Because we don't actually know that. Sources claimed the rent covered costs, but no figures were made public—no repair bills, no household expenses, no rental agreements. He had the right to sublet under his lease, and he exercised it. The opacity itself is the problem.
So the real issue is transparency rather than the money itself?
It's both. If he genuinely broke even, why not publish the numbers and prove it? The secrecy suggests either he did profit and doesn't want to admit it, or the arrangement was so favorable it would embarrass the institution.
How does this compare to what William and Catherine are paying?
They're on a commercial lease at market rates—£307,000 a year. Andrew paid peppercorn rent on a far larger property while subletting parts of it. The difference is stark, but it's also complicated by the fact that William's a working royal with official duties, whereas Andrew was eventually evicted.
Why do Beatrice and Eugenie's rents fluctuate so much year to year?
The report shows their rents are pegged to market valuations that change. Eugenie's went from 50 percent of the 2018 valuation to 63 percent by 2025. It's a formula, but the underlying market value is moving, so the actual rent moves with it.
Is the crown estate defending itself fairly?

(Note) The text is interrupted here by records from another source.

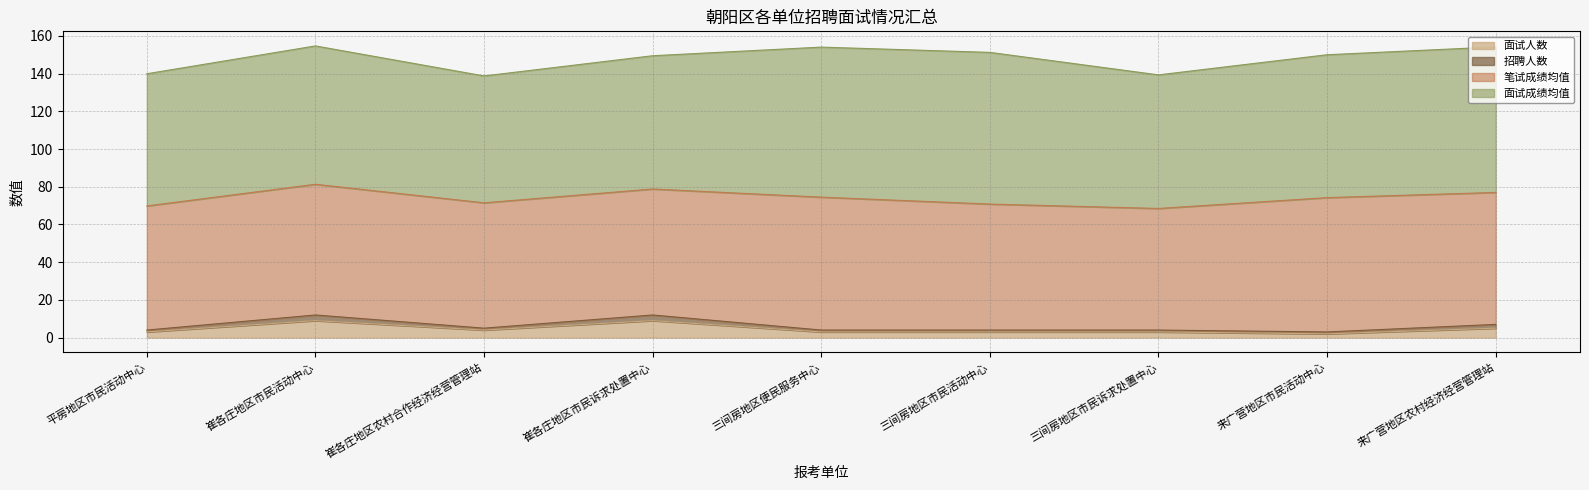

True or false: 面试人数 has more than 2 interior local peaks.

False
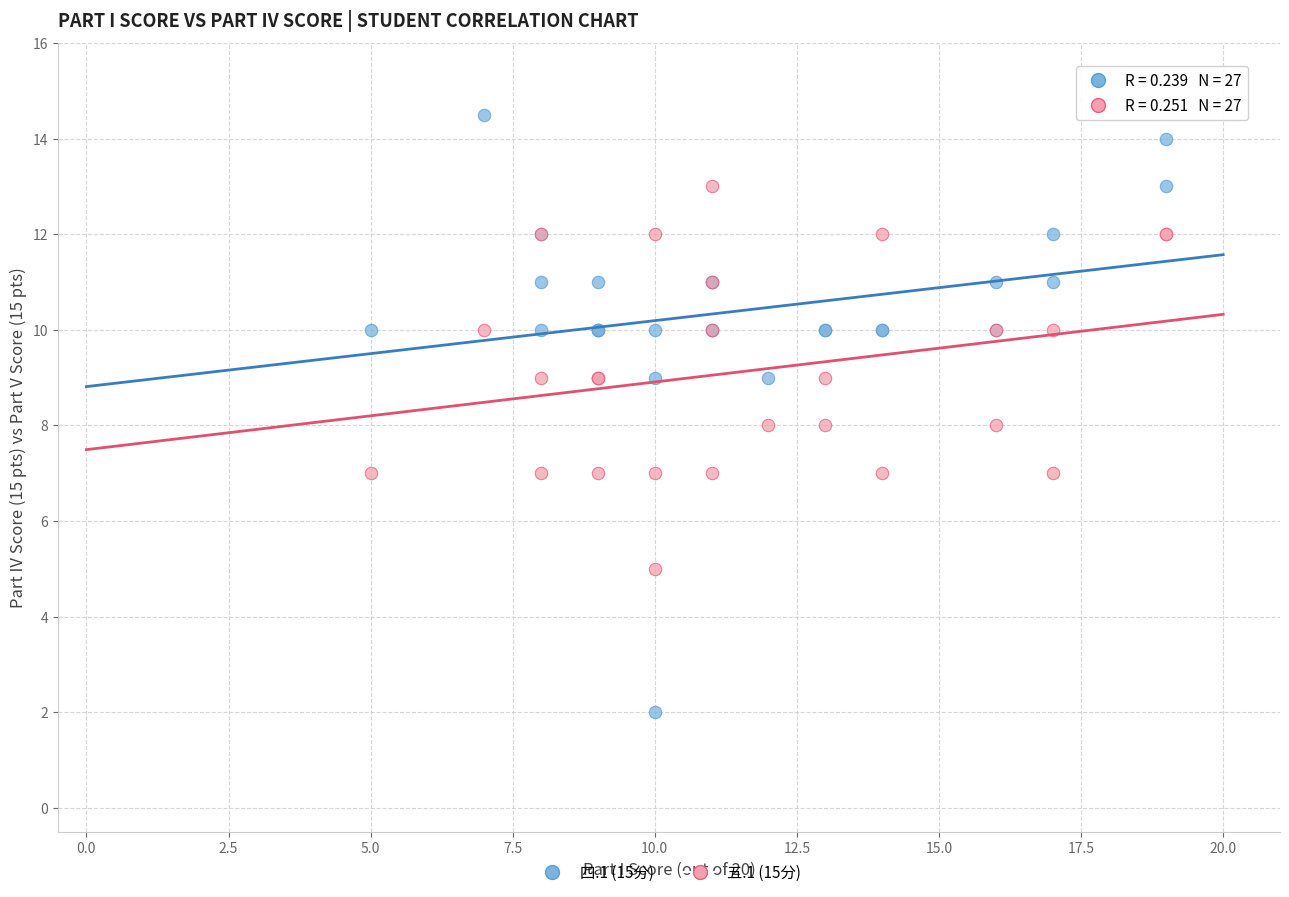

What is the X range (max minus min) for the scatter plot?

14.0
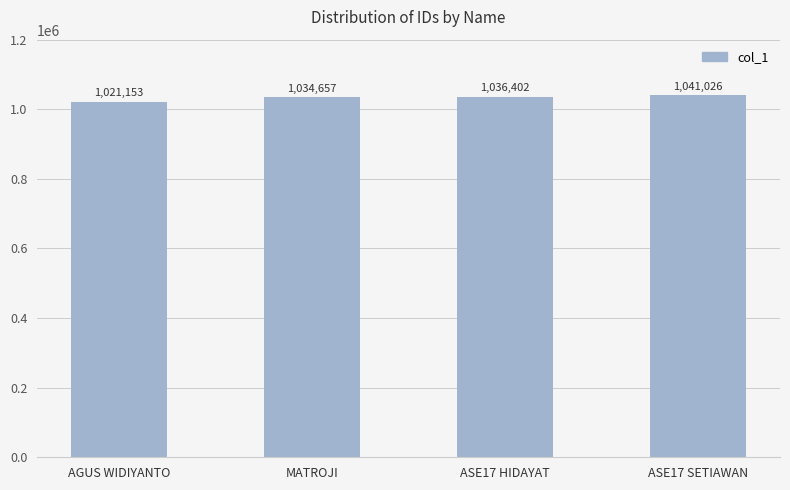

Does the chart contain any negative values?

No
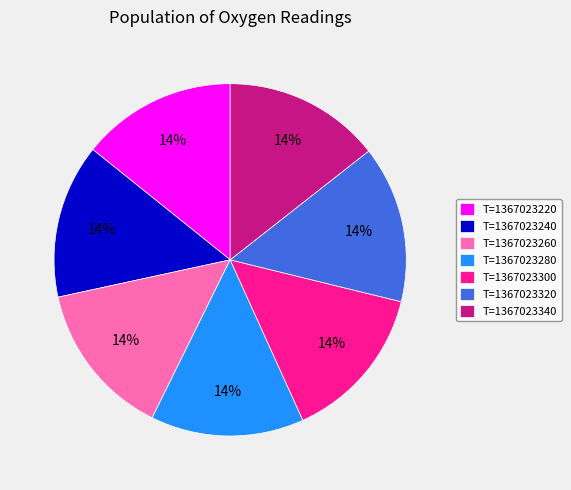

To the nearest percent, what portion does T=1367023280 represent?

14%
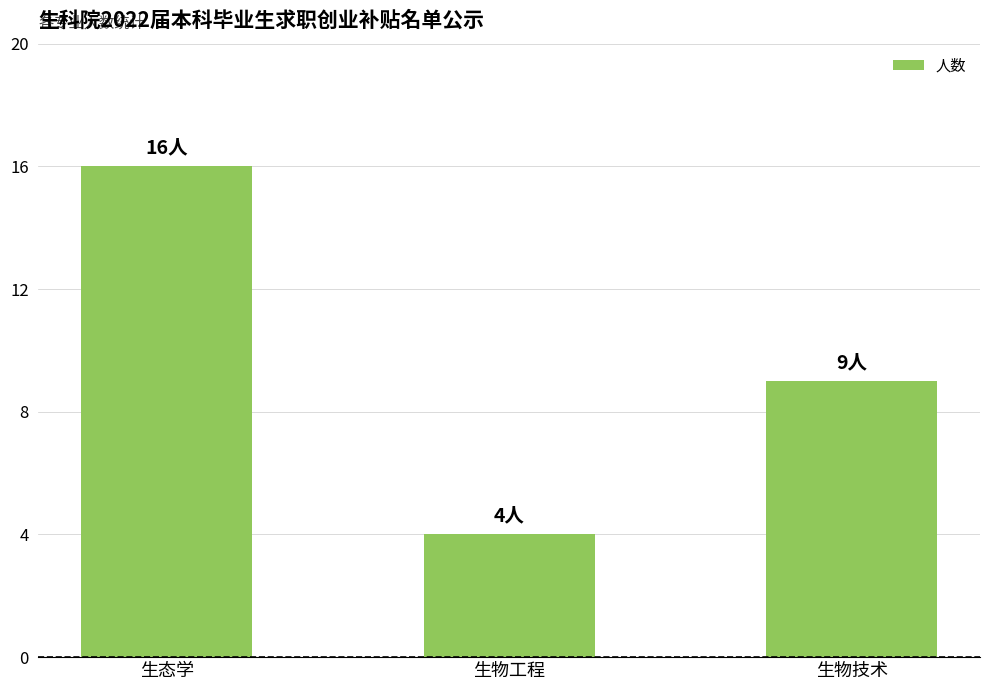

What is the label of the 2nd bar from the right?

生物工程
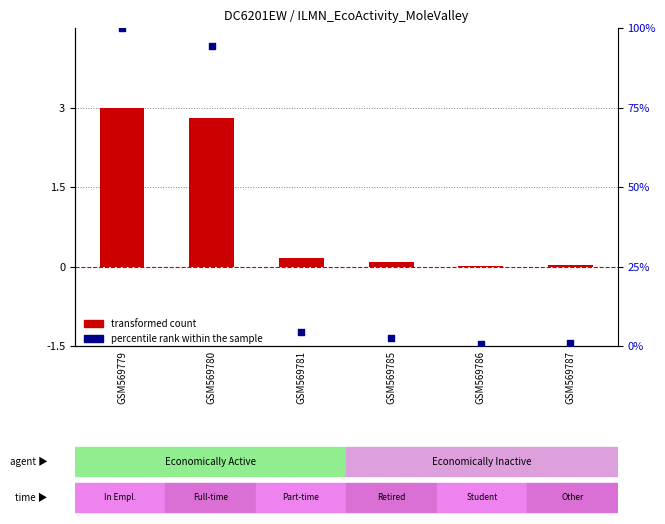

Which series has the largest Y range (max minus min)?

percentile rank within the sample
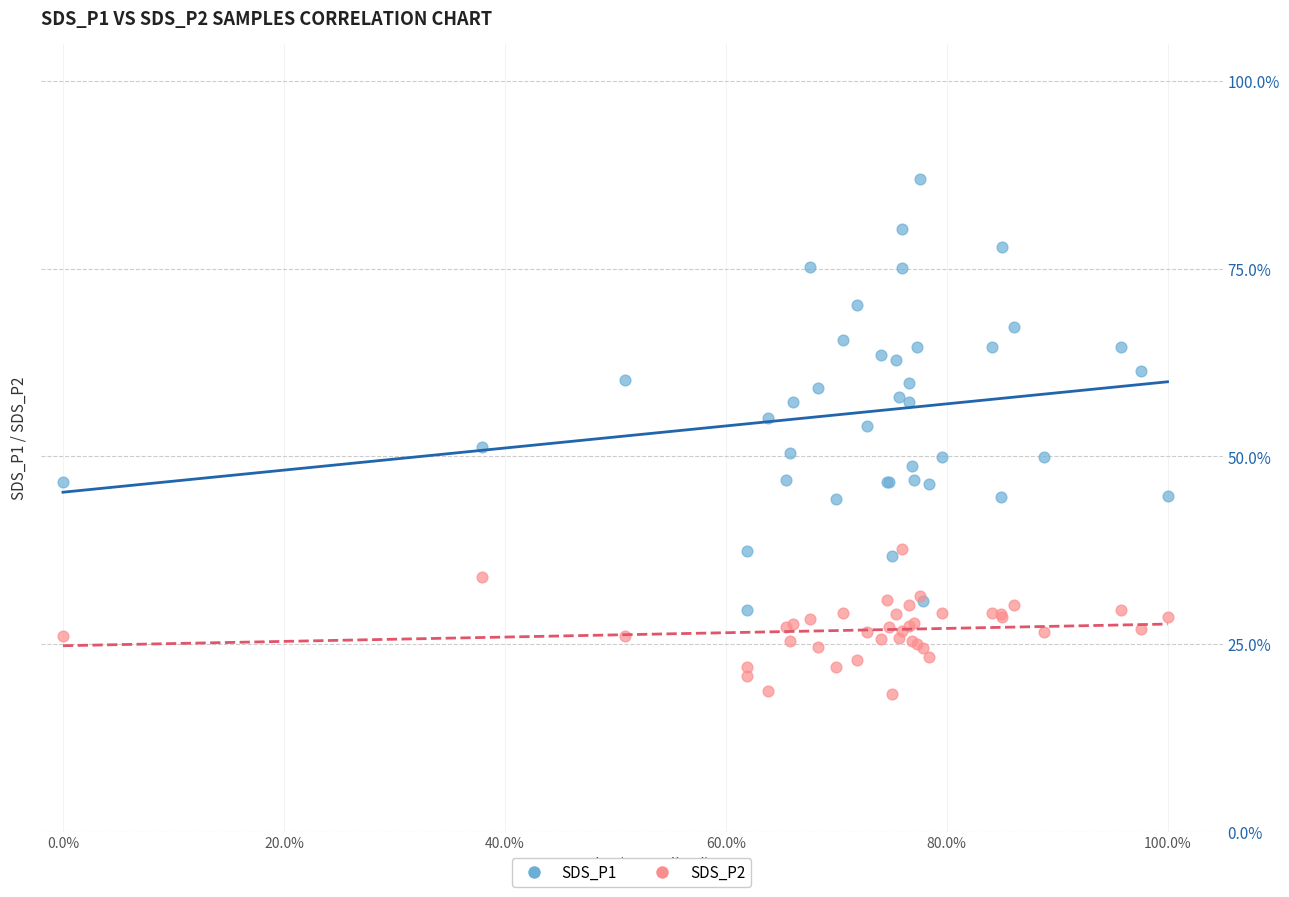

What are all the series names shown in the legend?

SDS_P1, SDS_P2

They're saying they followed standard practices and got independent advice. That may be true. But standard practices for a public institution managing royal properties on behalf of the crown aren't the same as standard practices in the commercial market. The question is whether those standards are appropriate.
What happens next?
The Public Accounts Committee will investigate. They'll want to see those rental agreements, those repair costs, those subletting figures. The palace and crown estate will have to answer under scrutiny.